While it is a mistake to assume that all human behavior is driven
by random emotions (or that emotions are at all random), it is likewise
incorrect to believe that behavior is driven entirely by logic. It is a collaboration between reason and
emotion that drives actual behavior, but in that regard reason has been given
too much credit and emotion too little – and this is the reason that many plans
for marketing and customer loyalty do not work out in reality.
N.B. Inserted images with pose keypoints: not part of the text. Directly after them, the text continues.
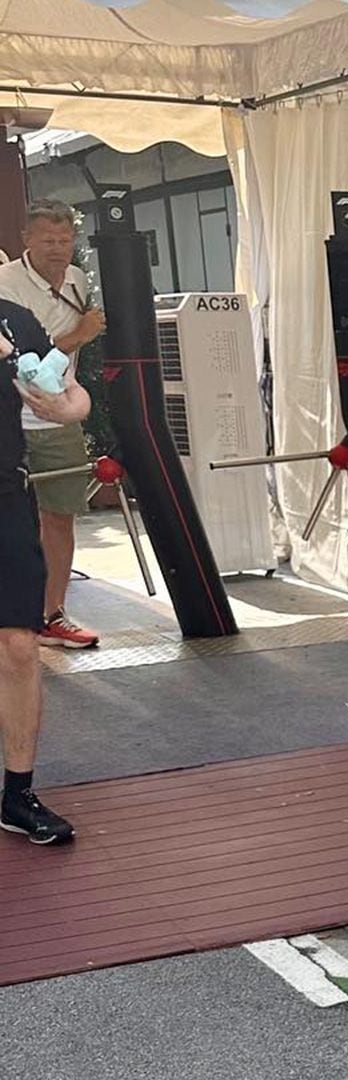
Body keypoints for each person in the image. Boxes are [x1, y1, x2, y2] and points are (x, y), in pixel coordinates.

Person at [0, 199, 108, 650]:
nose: (58, 249)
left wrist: (70, 404)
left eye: (65, 240)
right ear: (26, 239)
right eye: (48, 240)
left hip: (59, 413)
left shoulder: (78, 279)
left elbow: (54, 365)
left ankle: (52, 614)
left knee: (60, 515)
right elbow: (30, 355)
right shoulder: (8, 287)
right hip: (13, 419)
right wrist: (82, 333)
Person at [1, 297, 87, 844]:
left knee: (18, 644)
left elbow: (67, 388)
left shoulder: (13, 318)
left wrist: (69, 408)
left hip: (5, 493)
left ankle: (18, 794)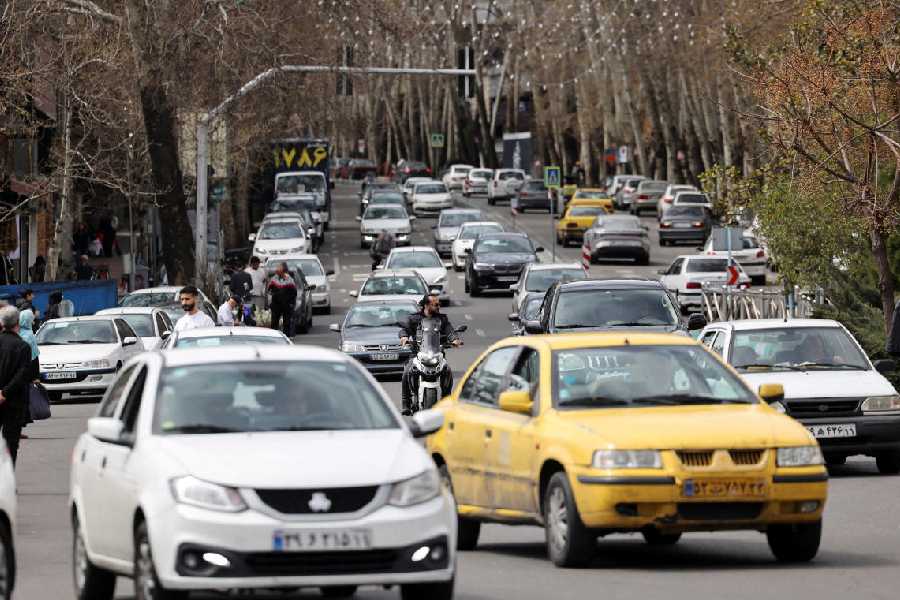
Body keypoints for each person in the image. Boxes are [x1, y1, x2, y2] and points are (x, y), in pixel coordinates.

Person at [399, 293, 462, 414]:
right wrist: (404, 337)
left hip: (437, 354)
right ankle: (406, 403)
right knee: (407, 371)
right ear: (426, 305)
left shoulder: (442, 319)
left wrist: (454, 339)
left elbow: (449, 331)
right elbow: (404, 329)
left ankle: (446, 399)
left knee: (447, 371)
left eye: (439, 304)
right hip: (417, 353)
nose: (439, 306)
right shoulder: (414, 319)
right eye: (436, 304)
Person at [0, 306, 34, 465]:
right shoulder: (23, 347)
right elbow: (22, 375)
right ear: (18, 323)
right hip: (14, 402)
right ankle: (7, 481)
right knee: (11, 445)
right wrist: (5, 393)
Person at [17, 309, 39, 440]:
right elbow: (34, 358)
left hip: (13, 373)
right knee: (22, 402)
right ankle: (16, 430)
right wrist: (36, 376)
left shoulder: (17, 333)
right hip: (25, 374)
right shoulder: (30, 336)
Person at [267, 262, 297, 336]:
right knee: (274, 322)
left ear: (283, 269)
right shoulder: (273, 279)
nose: (277, 269)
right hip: (276, 305)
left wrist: (291, 303)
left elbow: (294, 293)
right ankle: (273, 337)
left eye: (279, 267)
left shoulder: (290, 280)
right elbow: (269, 291)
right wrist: (271, 301)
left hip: (286, 305)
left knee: (286, 322)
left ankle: (286, 336)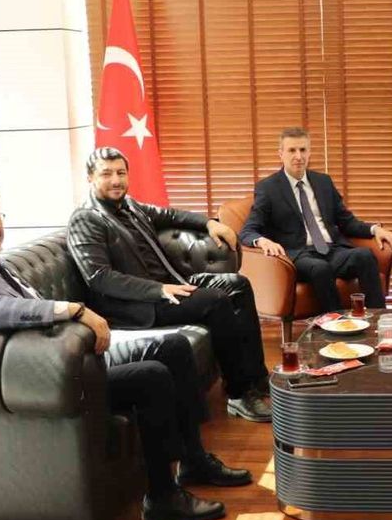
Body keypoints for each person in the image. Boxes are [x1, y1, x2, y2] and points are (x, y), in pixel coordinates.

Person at [0, 178, 251, 520]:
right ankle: (162, 497)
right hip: (46, 378)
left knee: (173, 346)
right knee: (151, 376)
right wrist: (73, 310)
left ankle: (194, 460)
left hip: (69, 353)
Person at [67, 146, 273, 423]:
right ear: (90, 178)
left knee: (238, 285)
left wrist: (210, 223)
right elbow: (99, 277)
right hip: (139, 303)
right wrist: (158, 290)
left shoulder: (129, 206)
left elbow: (171, 216)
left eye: (121, 173)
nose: (116, 180)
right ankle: (239, 394)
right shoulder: (86, 219)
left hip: (172, 283)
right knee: (216, 302)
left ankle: (257, 379)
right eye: (106, 174)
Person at [239, 126, 392, 312]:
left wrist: (375, 229)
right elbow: (248, 231)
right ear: (280, 154)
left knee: (364, 256)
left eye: (303, 150)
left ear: (309, 152)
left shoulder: (323, 181)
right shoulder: (268, 188)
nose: (298, 156)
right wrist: (262, 241)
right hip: (299, 255)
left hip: (332, 250)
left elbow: (347, 222)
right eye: (292, 150)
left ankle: (379, 318)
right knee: (320, 268)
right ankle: (336, 322)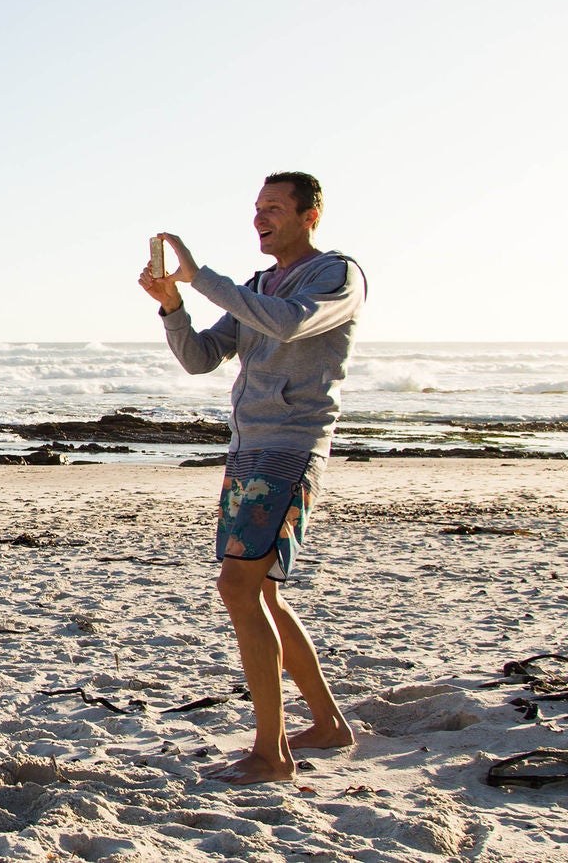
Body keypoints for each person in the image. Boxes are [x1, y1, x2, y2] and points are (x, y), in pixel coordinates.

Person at [139, 171, 366, 784]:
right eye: (256, 208)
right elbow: (199, 359)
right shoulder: (257, 287)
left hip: (289, 449)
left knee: (239, 589)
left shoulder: (335, 276)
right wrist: (173, 305)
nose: (261, 217)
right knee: (258, 591)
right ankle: (328, 723)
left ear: (309, 216)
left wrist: (201, 278)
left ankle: (273, 752)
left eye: (274, 207)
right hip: (248, 449)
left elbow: (289, 323)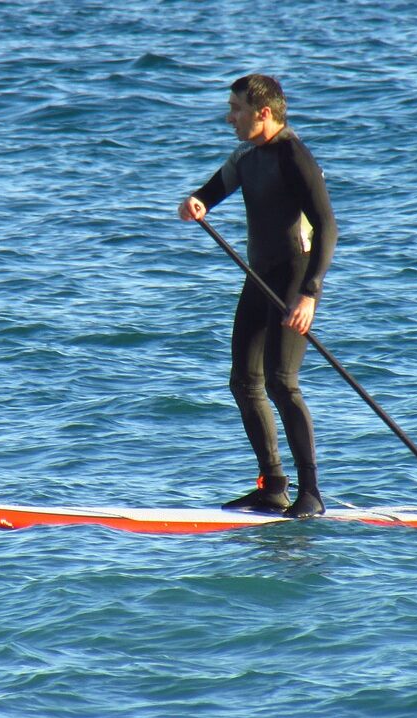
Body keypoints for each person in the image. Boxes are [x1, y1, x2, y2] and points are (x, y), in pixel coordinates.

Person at [178, 74, 338, 518]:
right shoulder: (246, 155)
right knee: (243, 381)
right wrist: (197, 203)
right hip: (259, 274)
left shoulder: (294, 155)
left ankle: (311, 493)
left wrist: (310, 294)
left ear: (263, 113)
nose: (229, 118)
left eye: (236, 110)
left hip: (295, 276)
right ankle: (272, 486)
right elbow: (212, 191)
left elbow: (327, 226)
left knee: (281, 382)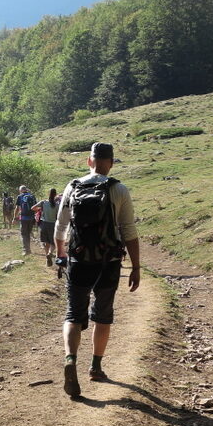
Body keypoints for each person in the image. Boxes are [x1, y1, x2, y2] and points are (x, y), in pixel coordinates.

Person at [54, 142, 140, 398]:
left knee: (73, 314)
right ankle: (95, 366)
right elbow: (129, 232)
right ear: (111, 162)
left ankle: (70, 359)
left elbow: (61, 226)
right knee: (102, 315)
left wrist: (61, 254)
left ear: (89, 161)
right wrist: (136, 267)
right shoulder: (118, 189)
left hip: (79, 260)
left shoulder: (73, 186)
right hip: (108, 262)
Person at [32, 188, 59, 266]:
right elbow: (59, 215)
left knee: (46, 242)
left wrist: (40, 209)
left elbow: (32, 208)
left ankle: (47, 258)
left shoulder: (43, 202)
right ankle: (50, 253)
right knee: (53, 242)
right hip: (53, 225)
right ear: (55, 194)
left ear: (48, 194)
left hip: (44, 224)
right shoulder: (57, 205)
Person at [15, 185, 37, 255]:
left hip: (24, 218)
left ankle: (26, 250)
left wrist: (15, 217)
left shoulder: (20, 197)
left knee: (24, 234)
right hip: (31, 218)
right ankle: (28, 249)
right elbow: (36, 207)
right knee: (28, 233)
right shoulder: (32, 196)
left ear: (21, 190)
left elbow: (17, 208)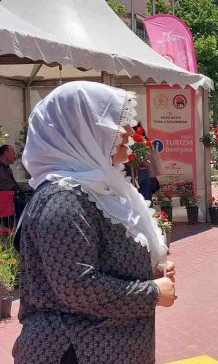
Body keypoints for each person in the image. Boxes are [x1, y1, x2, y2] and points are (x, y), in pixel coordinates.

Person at [12, 81, 177, 364]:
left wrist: (146, 274)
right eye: (117, 123)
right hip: (74, 351)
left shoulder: (95, 190)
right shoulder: (63, 199)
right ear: (81, 131)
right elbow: (77, 287)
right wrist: (151, 292)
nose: (129, 132)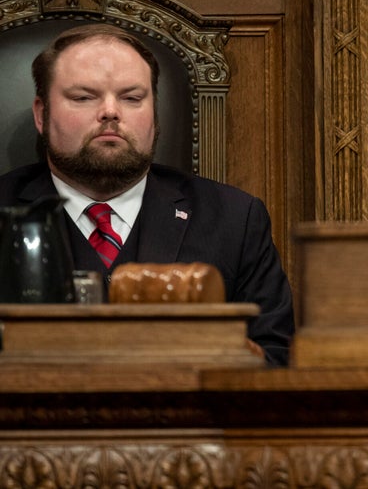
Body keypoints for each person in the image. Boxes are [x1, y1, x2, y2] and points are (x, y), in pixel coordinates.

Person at [0, 23, 295, 366]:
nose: (110, 112)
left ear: (154, 115)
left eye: (132, 98)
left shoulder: (234, 219)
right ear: (41, 114)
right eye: (83, 97)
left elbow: (278, 362)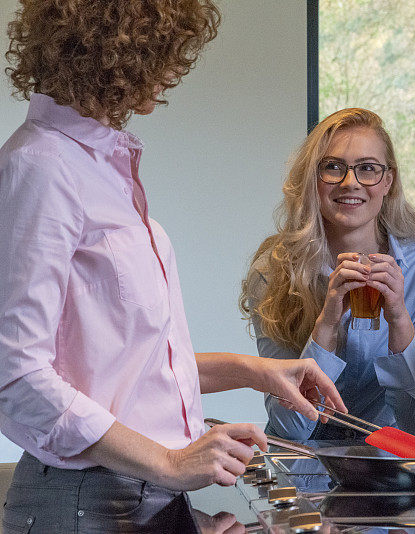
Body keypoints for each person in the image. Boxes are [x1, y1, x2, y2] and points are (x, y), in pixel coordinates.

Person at [0, 2, 345, 532]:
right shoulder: (40, 167)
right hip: (87, 502)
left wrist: (256, 373)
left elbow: (127, 367)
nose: (168, 74)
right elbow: (15, 376)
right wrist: (169, 462)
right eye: (164, 53)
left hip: (138, 496)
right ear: (123, 52)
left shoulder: (96, 163)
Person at [242, 108, 415, 441]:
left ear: (388, 181)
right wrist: (326, 324)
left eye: (368, 169)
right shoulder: (274, 272)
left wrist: (400, 319)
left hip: (387, 471)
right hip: (300, 465)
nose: (351, 182)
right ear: (311, 180)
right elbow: (289, 430)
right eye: (333, 167)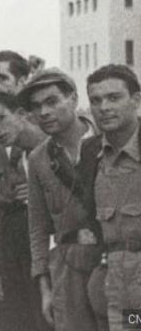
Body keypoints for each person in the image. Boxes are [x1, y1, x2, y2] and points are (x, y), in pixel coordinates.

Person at [21, 68, 105, 331]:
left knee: (132, 322)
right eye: (36, 107)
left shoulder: (110, 140)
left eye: (52, 101)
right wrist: (46, 289)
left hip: (113, 261)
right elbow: (37, 228)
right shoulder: (38, 159)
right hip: (67, 268)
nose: (44, 112)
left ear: (73, 98)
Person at [0, 91, 48, 331]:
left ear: (20, 114)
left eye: (1, 118)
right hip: (25, 249)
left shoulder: (52, 144)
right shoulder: (22, 155)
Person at [87, 64, 141, 331]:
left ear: (136, 100)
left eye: (113, 97)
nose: (104, 107)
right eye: (96, 100)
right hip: (117, 286)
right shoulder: (91, 154)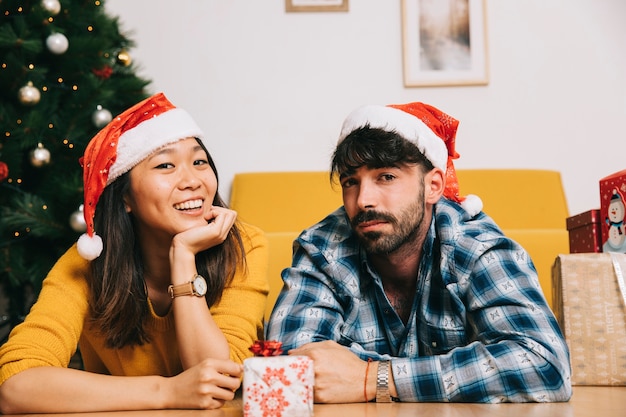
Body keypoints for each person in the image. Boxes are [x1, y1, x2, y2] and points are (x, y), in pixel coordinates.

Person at [266, 102, 572, 403]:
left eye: (386, 176)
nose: (363, 200)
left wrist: (370, 378)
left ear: (433, 186)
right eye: (351, 182)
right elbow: (288, 365)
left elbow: (544, 362)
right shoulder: (322, 248)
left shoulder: (476, 247)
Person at [0, 93, 269, 413]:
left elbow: (217, 381)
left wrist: (183, 257)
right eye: (166, 165)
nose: (192, 180)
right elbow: (16, 385)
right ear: (125, 198)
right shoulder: (86, 262)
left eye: (199, 161)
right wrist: (166, 391)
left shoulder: (245, 245)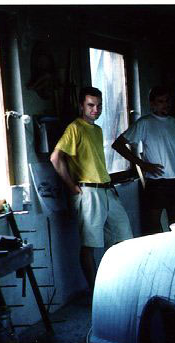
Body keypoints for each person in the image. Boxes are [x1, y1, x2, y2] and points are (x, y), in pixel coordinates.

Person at [50, 86, 133, 291]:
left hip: (106, 189)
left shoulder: (97, 130)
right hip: (88, 192)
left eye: (99, 106)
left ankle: (117, 286)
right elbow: (55, 158)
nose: (95, 110)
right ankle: (95, 292)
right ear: (81, 106)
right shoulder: (75, 128)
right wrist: (72, 186)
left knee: (124, 236)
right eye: (91, 105)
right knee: (90, 244)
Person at [111, 86, 175, 235]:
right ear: (152, 104)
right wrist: (142, 164)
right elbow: (118, 144)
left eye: (167, 101)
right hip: (156, 183)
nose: (165, 105)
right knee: (153, 227)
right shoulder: (144, 123)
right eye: (160, 101)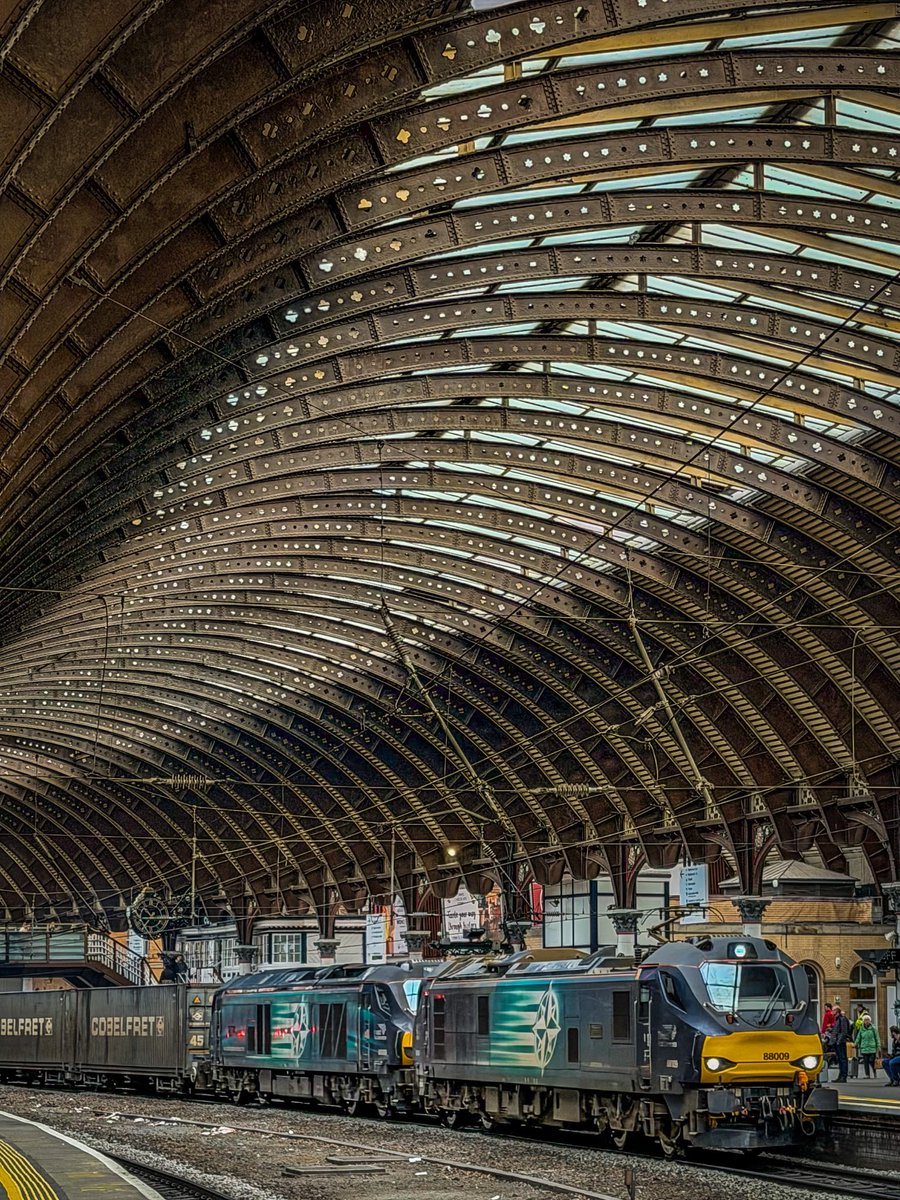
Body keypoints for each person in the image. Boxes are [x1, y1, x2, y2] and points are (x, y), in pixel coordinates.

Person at [855, 1013, 880, 1079]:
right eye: (865, 1020)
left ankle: (874, 1072)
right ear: (863, 1021)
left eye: (868, 1020)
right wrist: (856, 1043)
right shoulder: (861, 1029)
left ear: (870, 1021)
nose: (866, 1021)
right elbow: (858, 1037)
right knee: (865, 1062)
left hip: (872, 1047)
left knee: (871, 1061)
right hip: (864, 1047)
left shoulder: (873, 1028)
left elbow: (877, 1037)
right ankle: (867, 1074)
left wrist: (878, 1046)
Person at [830, 1004, 851, 1082]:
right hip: (837, 1042)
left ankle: (843, 1076)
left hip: (840, 1042)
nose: (832, 1012)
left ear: (837, 1011)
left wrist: (838, 1041)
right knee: (839, 1059)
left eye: (833, 1010)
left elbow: (844, 1031)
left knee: (842, 1059)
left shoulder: (842, 1019)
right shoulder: (837, 1019)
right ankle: (840, 1075)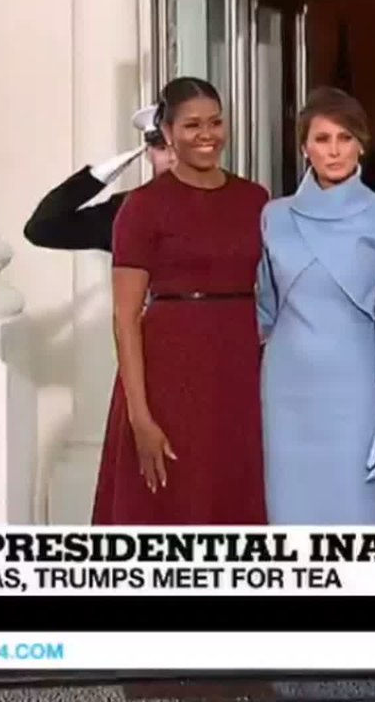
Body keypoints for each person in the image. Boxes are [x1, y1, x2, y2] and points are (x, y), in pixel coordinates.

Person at [91, 77, 269, 525]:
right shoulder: (142, 207)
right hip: (168, 373)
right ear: (168, 133)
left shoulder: (255, 200)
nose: (207, 134)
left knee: (232, 491)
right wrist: (140, 417)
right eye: (192, 125)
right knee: (170, 500)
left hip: (238, 369)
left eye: (215, 122)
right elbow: (125, 317)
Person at [257, 88, 375, 524]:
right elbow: (264, 309)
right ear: (304, 147)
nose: (335, 150)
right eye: (322, 139)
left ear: (362, 144)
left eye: (345, 138)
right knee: (289, 518)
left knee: (355, 517)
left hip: (357, 388)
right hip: (286, 388)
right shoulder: (274, 216)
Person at [23, 106, 175, 252]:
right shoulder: (128, 210)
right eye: (162, 148)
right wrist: (99, 174)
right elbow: (41, 229)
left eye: (181, 148)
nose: (172, 158)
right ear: (148, 153)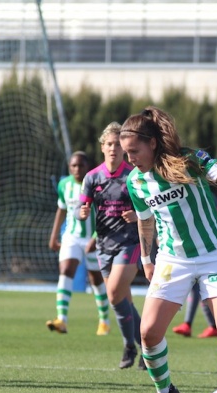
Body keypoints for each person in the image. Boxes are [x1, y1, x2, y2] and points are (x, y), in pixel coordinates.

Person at [120, 106, 217, 393]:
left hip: (214, 255)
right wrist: (146, 259)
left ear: (152, 143)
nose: (130, 159)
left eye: (134, 151)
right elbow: (145, 223)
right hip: (172, 260)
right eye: (126, 153)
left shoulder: (190, 159)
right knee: (149, 333)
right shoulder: (136, 182)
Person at [77, 122, 145, 370]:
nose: (113, 148)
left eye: (118, 144)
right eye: (109, 144)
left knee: (114, 293)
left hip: (130, 242)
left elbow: (151, 208)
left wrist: (138, 217)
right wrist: (82, 212)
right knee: (123, 300)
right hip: (104, 245)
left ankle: (133, 347)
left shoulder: (133, 176)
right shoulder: (92, 177)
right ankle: (144, 348)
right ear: (102, 147)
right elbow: (81, 208)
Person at [46, 151, 110, 335]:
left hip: (94, 237)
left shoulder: (96, 184)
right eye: (73, 165)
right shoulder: (64, 185)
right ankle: (62, 319)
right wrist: (54, 236)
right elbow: (61, 210)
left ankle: (104, 321)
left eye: (80, 165)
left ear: (87, 167)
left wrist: (96, 237)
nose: (76, 169)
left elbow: (105, 214)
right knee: (65, 271)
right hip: (71, 236)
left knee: (96, 279)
It’s generally recognized that the emotions lead reason, or
at least occur before it. To assess
something we must notice it, and feel that it is important enough to spend time
thinking about. This is why
advertising often communicates so little information about the product and its
benefit – it is meant to create awareness and curiosity in a prospect, though
it very often fails when it provides nothing to feed the curiosity it has
created.
It’s also generally recognized that the emotions are what
drives a person to select a specific brand.
While reason is employed to determine whether there is any benefit to
purchasing a good or service, the goods and services in the present market are
so commoditized that there is no reason to favor one brand over another. The differences are usually quite negligible.
And it also seems to be generally believed that an
individual’s loyalty to a brand is based on reason: that they evaluate their
experience of using a product, determine whether their functional need was
served, and if this equation returns an affirmative result, the individual
repurchases that band rather than undertaking a fresh evaluation of his field
of options.
But this last belief is subject to some argument: whether
repurchasing out of convenience (or mental laziness) qualifies as loyalty –
particularly when customers who report being completely satisfied by a given
brand often try others and sometimes switch to a different one. The “rational man” camp struggles to support
its argument, and my sense is that loyalty has less to do with the rational
evaluation of a product experience and more to do with the emotional aftershock
of the entire experience of the brand.
If we accept that reason selects the product and emotion
selects the brand, then the kind of satisfaction that arises from the cold,
analytical assessment of whether the good or service satisfied the functional
requirements supports a sense of satisfaction with the product – and not with
the brand. So any sense of loyalty to a
given brand arises from the emotions that arise. It seems sensible that if a product fulfilled
the functional need, the consumer “feels happy” about the purchase and that
some of this emotional halo will extend to the brand, but not a sufficient
amount to create loyalty.
And to take it a step further, emotions are more important
than reason in the long run. The facts
about the product, the evaluation of how it serves a need, and all of the
rational thinking about the product ends very quickly after the product
experience has ended, but the emotional aftershock, which is by its nature more
vague and general, lasts for quite a long time after the rational thinking has
ceased.
This is the reasons customers can very quickly respond to
the question of how they feel about a brand, but much more slowly to what they
think about the brand. They can
instantly say that they were happy with the experience, but it takes quite some
time and reflection for them to recall the specific reasons that led them to
purchase it and those that cause them to think that the product was suitable to
a given purpose.
This is not to switch to the opposite extreme and declare
reason to be of no use and encourage marketers to embrace emotion to the
ignorance of anything else. My sense is
that reason is fundamental and that a product must stand a rational analysis –
it must have satisfied the need for which it was purchased, or the emotions
about the experience will be negative as well.
And I don’t suppose it’s possible to have good emotions about a
functionally unsatisfactory experience.
But neither does a functionally satisfactory experience guarantee
loyalty. The emotional layer must be
considered, though its rational underpinnings cannot be ignored.